Study material Block Start
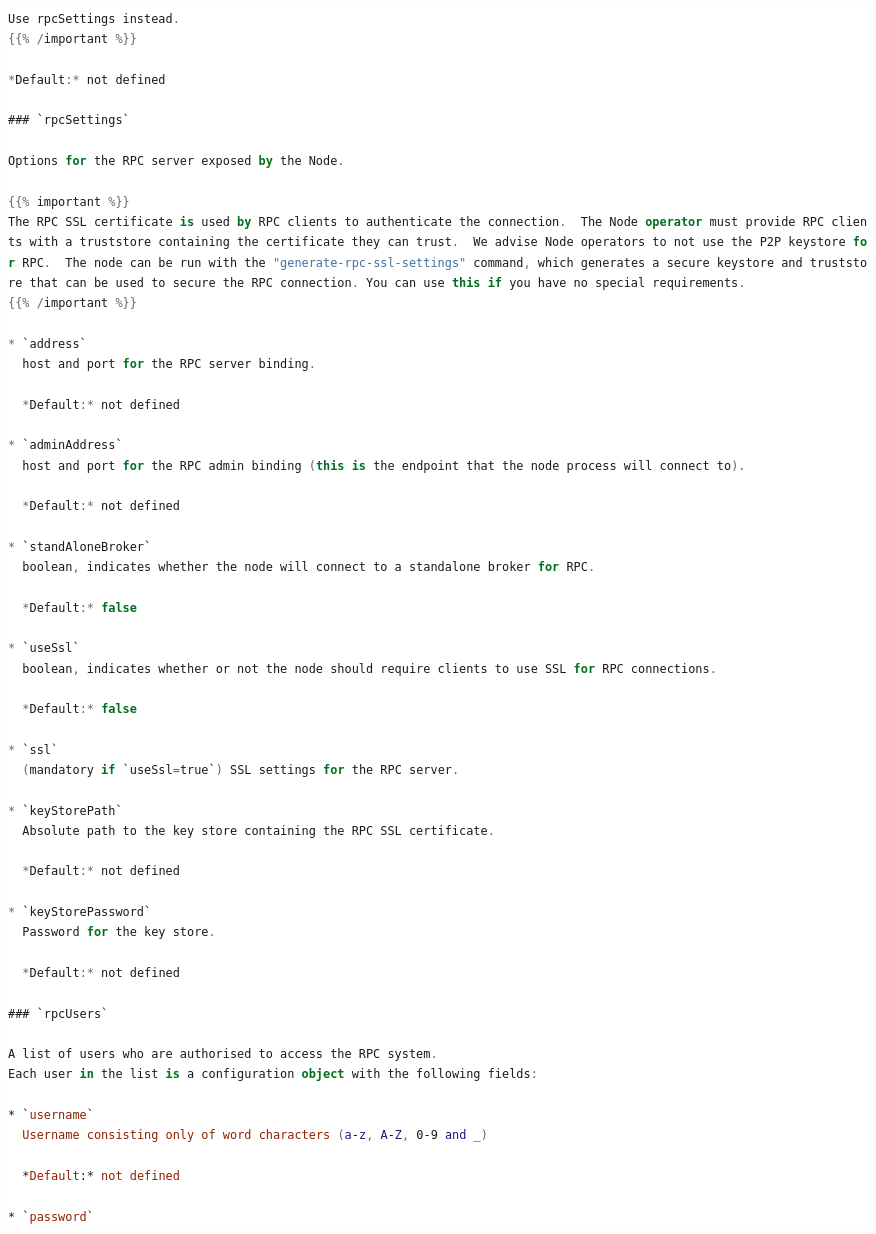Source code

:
   ```kotlin
Use rpcSettings instead.
{{% /important %}}

*Default:* not defined

### `rpcSettings`

Options for the RPC server exposed by the Node.

{{% important %}}
The RPC SSL certificate is used by RPC clients to authenticate the connection.  The Node operator must provide RPC clients with a truststore containing the certificate they can trust.  We advise Node operators to not use the P2P keystore for RPC.  The node can be run with the "generate-rpc-ssl-settings" command, which generates a secure keystore and truststore that can be used to secure the RPC connection. You can use this if you have no special requirements.
{{% /important %}}

* `address`
    host and port for the RPC server binding.

    *Default:* not defined

* `adminAddress`
    host and port for the RPC admin binding (this is the endpoint that the node process will connect to).

    *Default:* not defined

* `standAloneBroker`
    boolean, indicates whether the node will connect to a standalone broker for RPC.

    *Default:* false

* `useSsl`
    boolean, indicates whether or not the node should require clients to use SSL for RPC connections.

    *Default:* false

* `ssl`
    (mandatory if `useSsl=true`) SSL settings for the RPC server.

  * `keyStorePath`
    Absolute path to the key store containing the RPC SSL certificate.

    *Default:* not defined

  * `keyStorePassword`
    Password for the key store.

    *Default:* not defined

### `rpcUsers`

  A list of users who are authorised to access the RPC system.
  Each user in the list is a configuration object with the following fields:

* `username`
    Username consisting only of word characters (a-z, A-Z, 0-9 and _)

    *Default:* not defined

* `password`
  ```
Study material Block End
Please restate the whole listing exactly, without any of its pictures.

Source code

:
   ```kotlin
Use rpcSettings instead.
{{% /important %}}

*Default:* not defined

### `rpcSettings`

Options for the RPC server exposed by the Node.

{{% important %}}
The RPC SSL certificate is used by RPC clients to authenticate the connection.  The Node operator must provide RPC clients with a truststore containing the certificate they can trust.  We advise Node operators to not use the P2P keystore for RPC.  The node can be run with the "generate-rpc-ssl-settings" command, which generates a secure keystore and truststore that can be used to secure the RPC connection. You can use this if you have no special requirements.
{{% /important %}}

* `address`
    host and port for the RPC server binding.

    *Default:* not defined

* `adminAddress`
    host and port for the RPC admin binding (this is the endpoint that the node process will connect to).

    *Default:* not defined

* `standAloneBroker`
    boolean, indicates whether the node will connect to a standalone broker for RPC.

    *Default:* false

* `useSsl`
    boolean, indicates whether or not the node should require clients to use SSL for RPC connections.

    *Default:* false

* `ssl`
    (mandatory if `useSsl=true`) SSL settings for the RPC server.

  * `keyStorePath`
    Absolute path to the key store containing the RPC SSL certificate.

    *Default:* not defined

  * `keyStorePassword`
    Password for the key store.

    *Default:* not defined

### `rpcUsers`

  A list of users who are authorised to access the RPC system.
  Each user in the list is a configuration object with the following fields:

* `username`
    Username consisting only of word characters (a-z, A-Z, 0-9 and _)

    *Default:* not defined

* `password`
  ```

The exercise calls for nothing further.